American academic administrator

Melvin N. Johnson is an American academic administrator. He served as the seventh president of Tennessee State University, a historically black public university in Nashville, Tennessee, from 2005 to 2011.

==Early life==
Johnson grew up in Savannah, Georgia. He graduated from North Carolina A&T State University, where he earned a bachelor's degree in 1968. He earned a master's degree from Ball State University in 1974, followed by an MBA and a DBA from Indiana University Bloomington in 1979 and 1983 respectively.

==Career==
Johnson served in the United States Air Force for 22 years, and he became a Lieutenant Colonel.

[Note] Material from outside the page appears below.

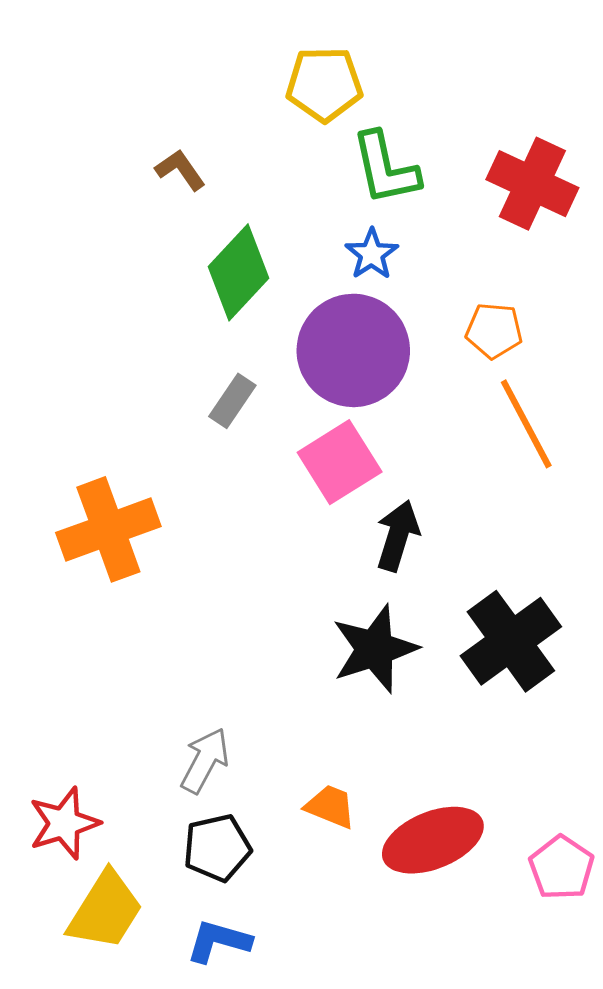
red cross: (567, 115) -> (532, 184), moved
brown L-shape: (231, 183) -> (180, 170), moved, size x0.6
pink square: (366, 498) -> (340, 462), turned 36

He taught economics at the United States Air Force Academy. He was the provost and vice chancellor for academic affairs at Winston-Salem State University.

Johnson served as the seventh president of Tennessee State University from 2005 to 2011. Under his leadership, TSU received $8 million from the United States Department of Education for Race to the Top grants to prospective mathematics teachers. He also reached an agreement to make it easier for Volunteer State Community College students to transfer to TSU.

Johnson serves on the board of trustees of the Frist Art Museum.

==Personal life==
With his wife Marcy, Johnson has a son (Roschaun) and twin daughters (DeAndra and Monet).